Client or clientless?
Therefore, IPsec is strongly asserted as the primary means for providing site-to-site connectivity where you have infrastructure-to-infrastructure communi- cation over WAN, and SSL VPNs' clientless feature helps to reduce costs and lessen worries about maintenance of remote desktops.
"But, what that limits me to is connectivity through a web browser to assets I connect through a web browser. So, it requires you have applets for certain applications to be able to effectively access them. The things that I have more difficulty connecting to are corporate assets or applications that don't have applets available and, therefore, I cannot run it in a clientless environment because it requires a kind of a client-rich interaction system," he says.
"There are definite efficiencies and benefits to running clientless, but there are performance, application coverage issues and compatibilities that make it a bit more challenging to solely go with that approach. It is an approach to solve the OS client issue, the client maintenance issue, but it is certainly not a wholesale replacement for IPsec VPNs because there are two different problems that each is trying to solve with very little overlap."
Illena Armstrong is U.S. and features editor for SC Magazine.
SSL vs. application security An alternative viewpoint
For most companies requiring remote access, application support should encompass any application that a company needs to maximize its efficiency, productivity, and profitability, says Wei Lu of Permeo Technologies. While application security offers this breadth of coverage, SSL VPNs are very limited in the types of applications they can support.

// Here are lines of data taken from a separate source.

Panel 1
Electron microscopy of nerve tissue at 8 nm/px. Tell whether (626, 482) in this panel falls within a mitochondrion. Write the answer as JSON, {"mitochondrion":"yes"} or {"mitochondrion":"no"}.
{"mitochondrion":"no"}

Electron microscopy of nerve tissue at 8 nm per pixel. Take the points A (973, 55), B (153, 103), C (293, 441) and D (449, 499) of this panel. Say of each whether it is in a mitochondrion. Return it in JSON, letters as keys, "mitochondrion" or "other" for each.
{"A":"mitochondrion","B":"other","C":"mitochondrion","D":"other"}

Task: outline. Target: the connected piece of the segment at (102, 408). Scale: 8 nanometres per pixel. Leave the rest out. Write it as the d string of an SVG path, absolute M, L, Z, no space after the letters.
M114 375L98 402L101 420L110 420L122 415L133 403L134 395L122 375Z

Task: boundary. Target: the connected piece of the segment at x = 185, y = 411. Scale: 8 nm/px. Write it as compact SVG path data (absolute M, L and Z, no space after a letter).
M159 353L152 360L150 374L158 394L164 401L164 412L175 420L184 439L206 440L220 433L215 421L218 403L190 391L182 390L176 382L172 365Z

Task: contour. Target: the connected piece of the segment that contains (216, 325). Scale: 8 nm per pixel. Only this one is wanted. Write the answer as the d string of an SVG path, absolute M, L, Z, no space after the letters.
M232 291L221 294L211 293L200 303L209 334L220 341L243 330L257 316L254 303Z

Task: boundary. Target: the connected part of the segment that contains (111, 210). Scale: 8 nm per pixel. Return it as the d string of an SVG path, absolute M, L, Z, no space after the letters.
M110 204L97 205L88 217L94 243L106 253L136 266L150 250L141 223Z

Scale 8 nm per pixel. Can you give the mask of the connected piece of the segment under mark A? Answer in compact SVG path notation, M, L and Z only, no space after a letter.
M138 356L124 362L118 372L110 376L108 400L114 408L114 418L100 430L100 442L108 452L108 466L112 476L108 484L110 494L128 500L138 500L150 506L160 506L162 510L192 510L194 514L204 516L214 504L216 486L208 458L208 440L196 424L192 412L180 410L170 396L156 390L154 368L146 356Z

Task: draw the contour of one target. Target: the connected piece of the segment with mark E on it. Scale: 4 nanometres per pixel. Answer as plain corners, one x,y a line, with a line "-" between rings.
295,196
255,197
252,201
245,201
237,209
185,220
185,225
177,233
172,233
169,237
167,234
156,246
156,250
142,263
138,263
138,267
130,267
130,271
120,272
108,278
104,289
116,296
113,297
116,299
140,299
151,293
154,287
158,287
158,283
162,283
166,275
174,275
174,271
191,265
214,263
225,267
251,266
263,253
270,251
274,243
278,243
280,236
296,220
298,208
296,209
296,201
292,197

Most SSL VPNs are HTTP reverse proxies, which lend themselves well to web-enabled applications, simply accessed via any web browser. HTTP reverse proxies can support other query/ response applications, such as basic email and many of the enterprise productivity tools, such as ERP and CRM client/server applications. For accessing these types of applications, the SSL VPN offers a simple, cost-effective option for remote connections. It is plug-and-play, and does not require any additional client side software or hardware.
This same benefit, however, is also the source of the SSL VPN's greatest limitation - the fact that the user can only access a subset of the applications and data resources they require. SSL VPNs do not provide a complete solution for remote application access because they do not facilitate access to legacy or homegrown applications, nor complex ones such as those that require multiple channels and dynamic ports and use multiple protocols.
Yet this is a key requirement for corporations and their remote users. For example, SSL VPNs do not have the architecture to support instant messaging, multi-cast, data feeds, video conferencing and VoIP.
While SSL secures a TCP channel created by HTTP, it does not work on a UDP channel, for example. Application support for today's business, however, requires support for all types - TCP and UDP, client/server and web, off-the-shelf and in-house programs.
An application-independent application security solution enables out-of-the-box support for any standard TCP or UDP. Application security technology supports any solution that uses the physical networks. In addition to supporting all of today's programs, application security will also support all of tomorrow's solutions, regardless of protocol or design.
Wei Lu is CTO of Permeo Technologies, Inc. (www.permeo.com).